The scientific method is an algorithm, a process for eternal learning. It has been the greatest advance in humanity’s ability to learn. For most of human history prior, there was little to no progress. Almost no progress in a human lifetime. Any silly idea had equal merit as a “personal truth”. It was an intellectual hell.
H/T to @kevin2kelly in What Technology Wants: “In all cultures prior to the 17th century or so, the quiet, incremental drift of progress was attributed to the gods, or to the one God. It wasn’t until progress was liberated from the divine and assigned to ourselves that it began to feed upon itself.
There was a tight feedback loop as increased knowledge enabled us to discover and manufacture more tools, and these tools allowed us to discover and learn more knowledge, and both the tools and the knowledge made our lives easier and longer. The general enlargement of knowledge and comfort and choices — and the sense of well-being — was called progress. The rise of progress coincided with the rise of technology.” (pp.89-90)
“By systematically recording the evidence for beliefs and investigating the reasons why things worked and then carefully distributing proven innovations, science quickly became the greatest tool for making new things the world has ever seen. Science was in fact a superior method for a culture to learn.
Why didn’t the Greeks invent it? Or the Egyptians? Science is costly for an individual. Sharing results is of marginal benefit if you are chiefly seeking a better tool for today. Therefore, the benefits of science are neither apparent nor immediate for individuals. Science requires a certain density of leisured population willing to share and support failures to thrive. In other words, science needs prosperity and populations.” (p.91).

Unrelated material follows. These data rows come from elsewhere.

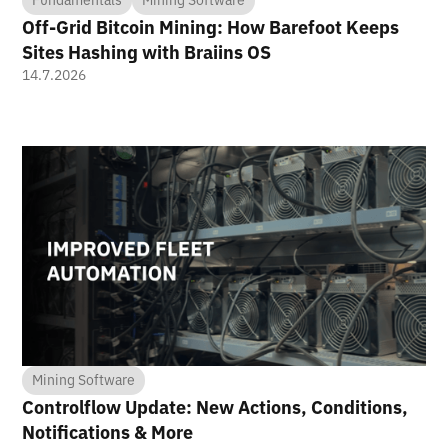
Off-Grid Bitcoin Mining: How Barefoot Keeps
Sites Hashing with Braiins OS
14.7.2026
Mining Software
Controlflow Update: New Actions, Conditions,
Notifications & More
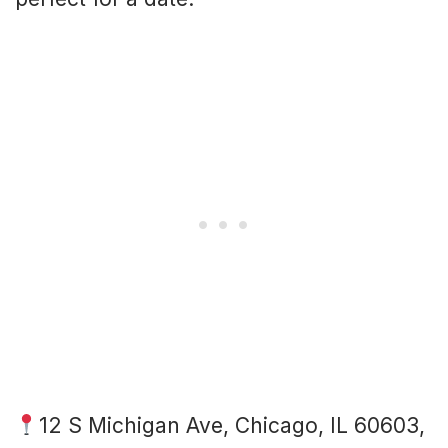
12 S Michigan Ave, Chicago, IL 60603,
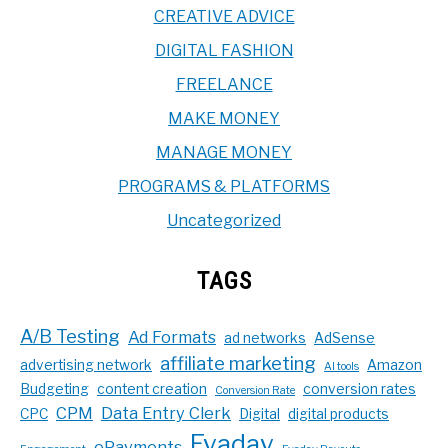
CREATIVE ADVICE
DIGITAL FASHION
FREELANCE
MAKE MONEY
MANAGE MONEY
PROGRAMS & PLATFORMS
Uncategorized
TAGS
A/B Testing
Ad Formats
ad networks
AdSense
affiliate marketing
advertising network
Amazon
AI tools
Budgeting
content creation
conversion rates
Conversion Rate
CPM
Data Entry Clerk
CPC
Digital
digital products
Evadav
ePayments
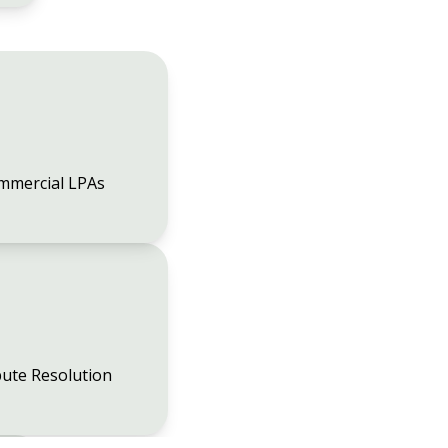
mmercial LPAs
ute Resolution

He is not saying that every technology is positive, but the collection of all technologies — the technium — is positive and compounds improvements for society over time. Some his ideas seem so obvious in retrospect... but I had not heard them crystallized in this way...
“Most change in the past was cyclical. For most humans, for most of time, real change was rarely experienced.

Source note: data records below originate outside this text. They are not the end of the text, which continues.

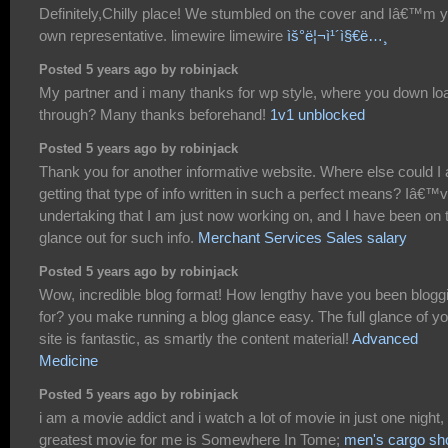
Definitely,Chilly place! We stumbled on the cover and Iâ€™m 
own representative. limewire limewire
ìš°ë¦¬ì¹´ì§€ë…¸
Posted 5 years ago by robinjack
My partner and i many thanks for wp style, where you down loa
through? Many thanks beforehand!
1v1 unblocked
Posted 5 years ago by robinjack
Thank you for another informative website. Where else could I
getting that type of info written in such a perfect means? Iâ€™
undertaking that I am just now working on, and I have been on 
glance out for such info.
Merchant Services Sales salary
Posted 5 years ago by robinjack
Wow, incredible blog format! How lengthy have you been blogg
for? you make running a blog glance easy. The full glance of y
site is fantastic, as smartly the content material!
Advanced
Medicine
Posted 5 years ago by robinjack
i am a movie addict and i watch a lot of movie in just one night,
greatest movie for me is Somewhere In Tome;
men's cargo sh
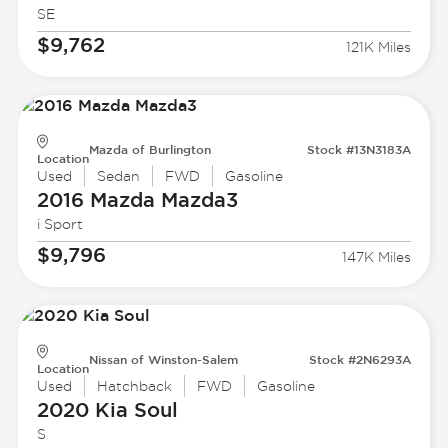
SE
$9,762
121K Miles
Mazda of Burlington
Stock #13N3183A
Location
Used
Sedan
FWD
Gasoline
2016 Mazda
Mazda3
i Sport
$9,796
147K Miles
Nissan of Winston-Salem
Stock #2N6293A
Location
Used
Hatchback
FWD
Gasoline
2020 Kia
Soul
S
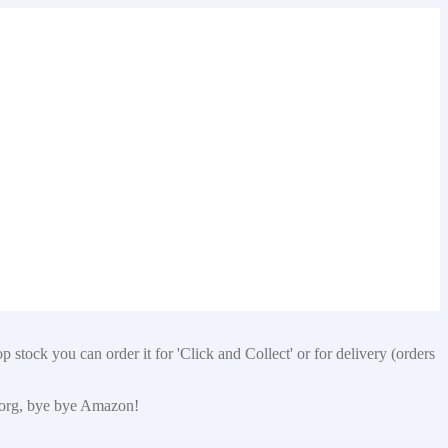
 stock you can order it for 'Click and Collect' or for delivery (orders
p.org, bye bye Amazon!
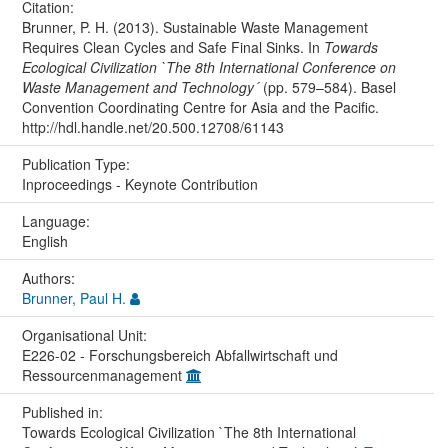
Citation:
Brunner, P. H. (2013). Sustainable Waste Management
Requires Clean Cycles and Safe Final Sinks. In
Towards
Ecological Civilization `The 8th International Conference on
Waste Management and Technology´
(pp. 579–584). Basel
Convention Coordinating Centre for Asia and the Pacific.
http://hdl.handle.net/20.500.12708/61143
Publication Type:
Inproceedings - Keynote Contribution
Language:
English
Authors:
Brunner, Paul H.
Organisational Unit:
E226-02 - Forschungsbereich Abfallwirtschaft und
Ressourcenmanagement
Published in:
Towards Ecological Civilization `The 8th International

And when change erupted it was to be avoided. If historical change had any perceived direction at all, it was downhill.
In ancient times when a bearded prophet forecast what was to come, the news was generally bad. The idea that the future brought improvement was never very popular until recently.” (p.73.) — https://flic.kr/p/8qq2tS
Science is not a process, a credential, or an institution.
It is the unflinching pursuit of truth, carried out by the few, co-opted by the many.